Let’s tackle a slightly more difficult problem now that we have a new approach. Let $f(x) = 4 - x^2$ and our interval will be $[1,2]$. Notice that we are not starting at 0. That will affect our $x$-values for the function.

\[\begin{align} \text{Area} &=\lim_{n\to\infty} \sum_{i=1}^n f\left(1+\frac{i}{n}\right)\left(\frac{1}{n}\right) \\ &= \lim_{n\to\infty} \sum_{i=1}^n \left[4 - \left(1+\frac{i}{n}\right)^2\right]\left(\frac{1}{n}\right) \\ &= \lim_{n\to\infty} \sum_{i=1}^n \left(3-\frac{2i}{n}-\frac{i^2}{n^2}\right)\left(\frac{1}{n}\right) \\ &= \lim_{n\to\infty} \left[3-\left(1+\frac{1}{n}\right)-\left(\frac{1}{3}+\frac{1}{2n}+\frac{1}{6n^2}\right)\right] \\ &= 3 - 1 - \frac{1}{3} = \frac{5}{3} \end{align}\]

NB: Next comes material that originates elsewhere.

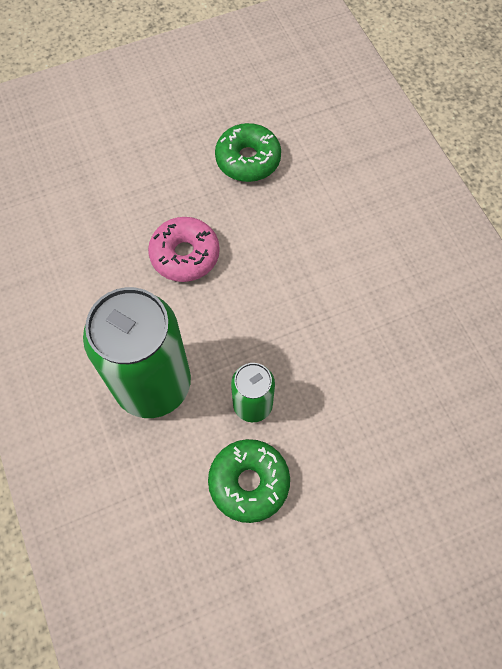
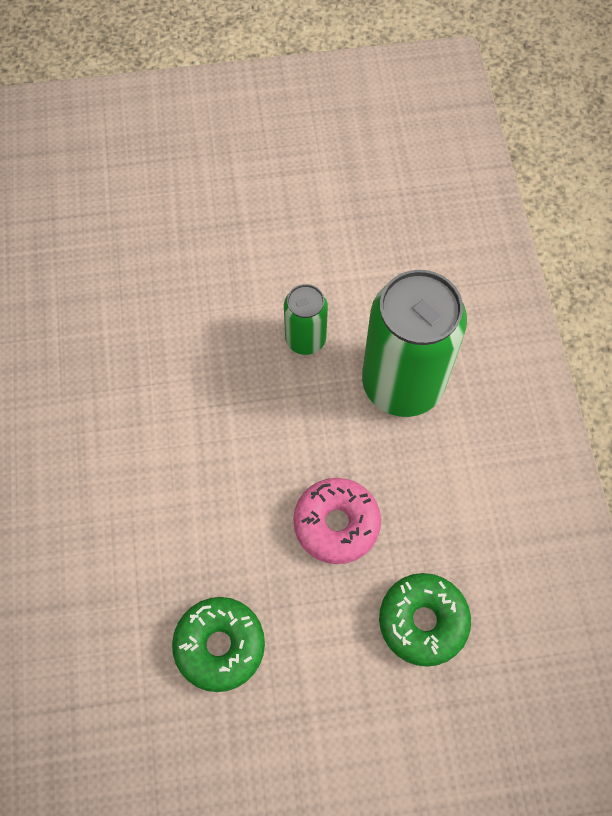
camera: 165 degrees left, 0 degrees up
green donut [208,439,290,523] -> green donut moved to [379,573,471,667]

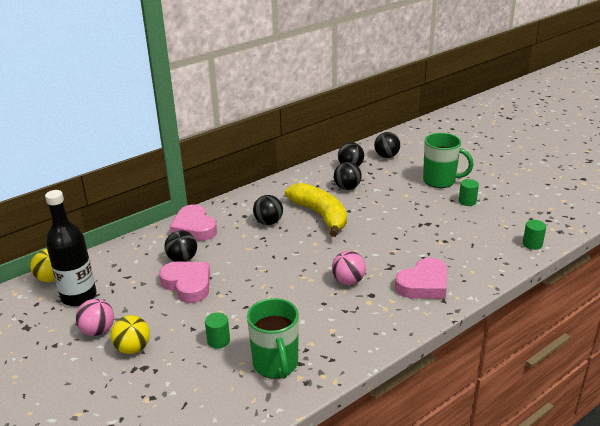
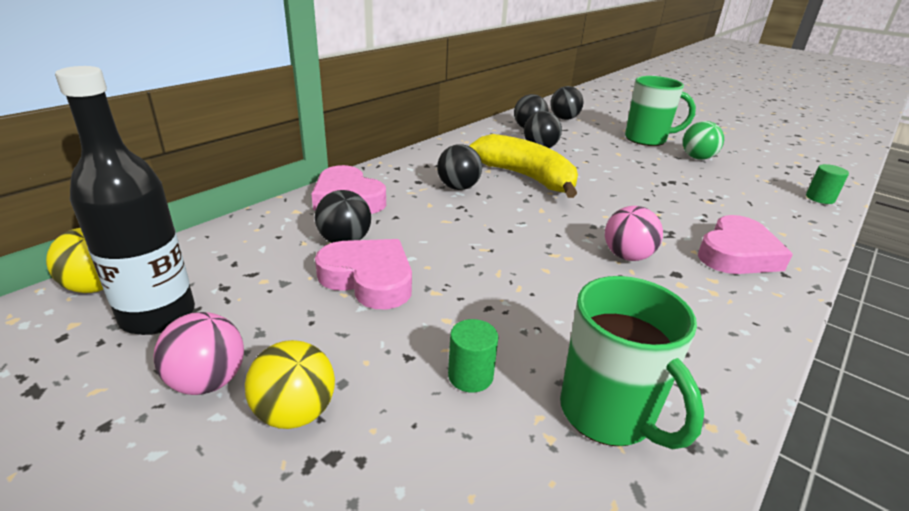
camera: 15 degrees left, 0 degrees up
green cylinder [459,179,479,206] -> green ball [683,121,724,160]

Region Bounded the $y$-Axis

When you run into problems where we want area bounded by a function of $y$ instead of $x$, nothing actually changes. You still divide your interval by $n$ to get the width, and then multiply that by $i$ to get the summation terms.

4.2 Figure 3

Approximating with midpoint

The last part of the section deals with approximating with midpoint, instead of the left or right endpoint. Your $i$ terms will now be the average of the left and right endpoints.

\[\begin{align} \sum_{i=1}^n f\left(\frac{x_{i-1} + x_i}{2}\right)\Delta x \end{align}\]